**Excerpt to read:**
With bolts of bones, that fettered sands
In feet; and manacled in hands. (Marvel 1699)
This stands in a sharp contrast to the previously mentioned poem by Chaucer, in which the situation was described with the help of the emotions which the character felt: by saying “Strive not like the crockery with the wall” (317), Chaucer’s character makes the reader taste sweet hope.
The human emotion palette in Marvel’s case is just as bright as in Chaucer’s poem: there is despair “O, who shall from this dungeon raise/A soul enslaved so many ways?” (Marvel 1699), fear: “And then the pasty shakes of fear” (Marvel 1699), doubt: “” (Marvel 1699), pity: “sorrow others’ madness vex” (Marvel 1699), sorrow: “That to preserve which me destroys” (Marvel 1699), desire and thankfulness: “What’s worse, the cure” (Marvel 1699).
However, the emotions are triggered by quite different factors, and, which is more important, by different factors. In addition, the given emotions cannot be considered the “standard” response to the described situation; unlike in Chaucer’s case, they serve rather to tell about the characters and the way they respond to the situation than to focus on the intensity of the feeling.
It is peculiar that in Marvell’s poem, there is yet no trace of the idea that emotions to the same issue can vary depending on the personality features and the specifics of the character, which will be further on discovered by Pope. Nevertheless, it is worth noting that in both poems, the emotions are rather negative (fear, despair, sorrow, etc.)

**Your tasks:**
[1] In the essay passage comparing emotions in Marvell's and Chaucer's poems, which quoted line from Chaucer's character is said to make the reader taste sweet hope?
[2] Resume the essay passage on emotions in Marvell's and Chaucer's poems, picking up right after its last sentence.
The material after the text is not needed for this work.

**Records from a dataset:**
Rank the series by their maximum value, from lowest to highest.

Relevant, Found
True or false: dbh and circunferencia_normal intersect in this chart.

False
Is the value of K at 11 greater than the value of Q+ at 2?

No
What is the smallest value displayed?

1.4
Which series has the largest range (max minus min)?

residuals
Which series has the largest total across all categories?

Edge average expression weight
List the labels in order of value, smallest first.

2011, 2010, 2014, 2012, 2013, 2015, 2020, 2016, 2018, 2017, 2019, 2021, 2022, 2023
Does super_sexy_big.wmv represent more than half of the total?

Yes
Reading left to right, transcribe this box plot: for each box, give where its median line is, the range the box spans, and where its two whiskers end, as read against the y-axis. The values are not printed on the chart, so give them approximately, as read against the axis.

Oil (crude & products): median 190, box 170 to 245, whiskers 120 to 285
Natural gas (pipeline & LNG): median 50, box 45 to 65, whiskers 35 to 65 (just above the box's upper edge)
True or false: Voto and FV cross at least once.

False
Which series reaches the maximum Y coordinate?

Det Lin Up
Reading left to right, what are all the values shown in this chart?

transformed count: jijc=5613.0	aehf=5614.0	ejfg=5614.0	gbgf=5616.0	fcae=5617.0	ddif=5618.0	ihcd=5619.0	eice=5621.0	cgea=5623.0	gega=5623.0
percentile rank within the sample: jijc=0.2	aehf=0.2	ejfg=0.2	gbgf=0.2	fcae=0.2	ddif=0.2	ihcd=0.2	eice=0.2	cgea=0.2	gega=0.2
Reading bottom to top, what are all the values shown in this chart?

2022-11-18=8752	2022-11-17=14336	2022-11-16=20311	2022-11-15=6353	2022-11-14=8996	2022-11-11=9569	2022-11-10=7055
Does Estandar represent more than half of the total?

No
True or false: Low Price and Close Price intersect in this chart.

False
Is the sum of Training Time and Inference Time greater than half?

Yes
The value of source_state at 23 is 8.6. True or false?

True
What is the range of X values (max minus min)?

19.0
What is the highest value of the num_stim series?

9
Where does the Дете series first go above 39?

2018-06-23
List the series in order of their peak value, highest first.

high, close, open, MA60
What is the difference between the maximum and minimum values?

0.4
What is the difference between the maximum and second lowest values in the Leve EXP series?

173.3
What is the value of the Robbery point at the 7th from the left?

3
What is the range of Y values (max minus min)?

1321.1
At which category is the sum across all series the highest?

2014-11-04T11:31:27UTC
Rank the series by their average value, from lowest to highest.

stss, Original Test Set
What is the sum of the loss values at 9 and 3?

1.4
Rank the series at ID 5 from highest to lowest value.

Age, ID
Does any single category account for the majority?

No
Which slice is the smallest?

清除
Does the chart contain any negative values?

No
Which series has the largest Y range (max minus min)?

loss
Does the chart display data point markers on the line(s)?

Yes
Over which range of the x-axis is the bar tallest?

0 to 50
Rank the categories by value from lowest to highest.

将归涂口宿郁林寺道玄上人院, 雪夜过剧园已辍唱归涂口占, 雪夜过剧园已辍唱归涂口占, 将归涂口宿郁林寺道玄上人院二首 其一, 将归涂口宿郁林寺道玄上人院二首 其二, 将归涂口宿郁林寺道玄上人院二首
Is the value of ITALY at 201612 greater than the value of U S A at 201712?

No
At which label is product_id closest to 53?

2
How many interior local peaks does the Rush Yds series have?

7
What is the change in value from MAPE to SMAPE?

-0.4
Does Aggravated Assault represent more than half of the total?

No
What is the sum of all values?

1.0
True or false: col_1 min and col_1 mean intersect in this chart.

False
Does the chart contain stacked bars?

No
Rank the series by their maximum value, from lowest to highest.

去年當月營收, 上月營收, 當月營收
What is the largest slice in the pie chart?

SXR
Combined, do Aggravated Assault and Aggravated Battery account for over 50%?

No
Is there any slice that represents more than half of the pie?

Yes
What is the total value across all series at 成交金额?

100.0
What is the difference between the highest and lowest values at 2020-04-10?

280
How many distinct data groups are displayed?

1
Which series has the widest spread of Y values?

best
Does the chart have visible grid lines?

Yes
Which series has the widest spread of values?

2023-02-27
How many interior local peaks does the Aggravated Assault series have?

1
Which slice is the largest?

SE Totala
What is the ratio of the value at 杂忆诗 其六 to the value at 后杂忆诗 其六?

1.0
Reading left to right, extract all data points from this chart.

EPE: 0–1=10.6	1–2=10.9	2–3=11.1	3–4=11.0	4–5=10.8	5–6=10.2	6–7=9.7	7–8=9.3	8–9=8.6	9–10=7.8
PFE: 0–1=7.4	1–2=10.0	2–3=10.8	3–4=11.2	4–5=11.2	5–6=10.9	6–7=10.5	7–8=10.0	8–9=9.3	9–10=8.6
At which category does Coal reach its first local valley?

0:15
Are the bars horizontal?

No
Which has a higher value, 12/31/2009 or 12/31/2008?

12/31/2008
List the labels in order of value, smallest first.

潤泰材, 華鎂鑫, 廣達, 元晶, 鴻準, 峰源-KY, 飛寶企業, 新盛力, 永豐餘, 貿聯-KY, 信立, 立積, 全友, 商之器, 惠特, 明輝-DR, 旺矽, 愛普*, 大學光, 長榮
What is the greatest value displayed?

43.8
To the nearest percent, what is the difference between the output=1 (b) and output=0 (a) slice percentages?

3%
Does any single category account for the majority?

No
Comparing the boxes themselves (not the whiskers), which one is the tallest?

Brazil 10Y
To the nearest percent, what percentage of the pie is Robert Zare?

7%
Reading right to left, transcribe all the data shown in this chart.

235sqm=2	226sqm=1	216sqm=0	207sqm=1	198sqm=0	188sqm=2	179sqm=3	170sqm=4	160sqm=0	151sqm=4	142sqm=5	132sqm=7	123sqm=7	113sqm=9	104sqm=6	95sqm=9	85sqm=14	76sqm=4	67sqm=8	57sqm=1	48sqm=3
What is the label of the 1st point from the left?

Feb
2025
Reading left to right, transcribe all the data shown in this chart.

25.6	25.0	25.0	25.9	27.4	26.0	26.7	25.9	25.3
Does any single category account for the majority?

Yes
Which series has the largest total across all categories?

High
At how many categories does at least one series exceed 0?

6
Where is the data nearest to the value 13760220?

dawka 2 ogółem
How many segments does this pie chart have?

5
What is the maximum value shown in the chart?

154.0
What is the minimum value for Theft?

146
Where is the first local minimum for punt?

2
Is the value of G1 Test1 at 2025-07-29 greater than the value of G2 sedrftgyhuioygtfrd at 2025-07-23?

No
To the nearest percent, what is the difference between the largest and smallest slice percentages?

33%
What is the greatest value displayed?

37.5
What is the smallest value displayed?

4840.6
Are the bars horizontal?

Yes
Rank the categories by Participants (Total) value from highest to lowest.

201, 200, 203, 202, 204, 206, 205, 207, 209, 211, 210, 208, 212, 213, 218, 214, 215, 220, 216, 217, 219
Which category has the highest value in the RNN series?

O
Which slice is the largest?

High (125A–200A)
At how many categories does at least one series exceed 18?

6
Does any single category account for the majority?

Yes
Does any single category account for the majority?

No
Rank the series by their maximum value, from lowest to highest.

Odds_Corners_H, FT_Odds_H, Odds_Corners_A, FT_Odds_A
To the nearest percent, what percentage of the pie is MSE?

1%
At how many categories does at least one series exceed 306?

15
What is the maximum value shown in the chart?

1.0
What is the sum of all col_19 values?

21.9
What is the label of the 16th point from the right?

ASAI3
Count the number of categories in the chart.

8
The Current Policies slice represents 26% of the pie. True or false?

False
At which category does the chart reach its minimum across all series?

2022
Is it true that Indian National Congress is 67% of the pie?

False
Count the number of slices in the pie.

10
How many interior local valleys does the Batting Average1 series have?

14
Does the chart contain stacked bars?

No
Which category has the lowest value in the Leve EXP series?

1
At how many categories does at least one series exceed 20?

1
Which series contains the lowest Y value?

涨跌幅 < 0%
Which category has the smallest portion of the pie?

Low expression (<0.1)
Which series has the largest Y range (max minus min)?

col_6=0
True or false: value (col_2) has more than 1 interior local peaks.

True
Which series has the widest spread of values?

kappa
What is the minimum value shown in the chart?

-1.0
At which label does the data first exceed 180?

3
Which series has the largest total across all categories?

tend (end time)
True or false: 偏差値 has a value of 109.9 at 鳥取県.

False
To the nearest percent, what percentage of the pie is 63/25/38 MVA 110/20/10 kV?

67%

**Answer list:**
[1] "Strive not like the crockery with the wall" (317).

[2]
Finally, addressing Pope’s The Rape of the Lock, one must mention that in the given work, emotions finally start serving to depict the character’s growth: while at first, Belinda feels indignation about the lock which has been cut off, at the end of the poem, she is further on happy finding the man whom she is going to marry (Pope 2513).
Basically leaving the same cast of emotions, Pope uses them for a different purpose, namely, showing the characters’ development, which can be considered another standpoint of the use of emotions in literature. Although Alexander Pope’s The Rape of the Lock, Andrew Marvel’s A Dialogue between the Soul and Body, and Geoffrey Chaucer’s Truth were written on completely different time slots.
In absolutely different eras and with quite different ideas in mind, the emotions which the characters of the literary works have are quite the same – these are anger, which has filled people since the prehistoric times, happiness, which people are able to express as soon as they are born, for even newborn babies can smile and feel content; disappointment, which has filled anyone at least a single time in their lives.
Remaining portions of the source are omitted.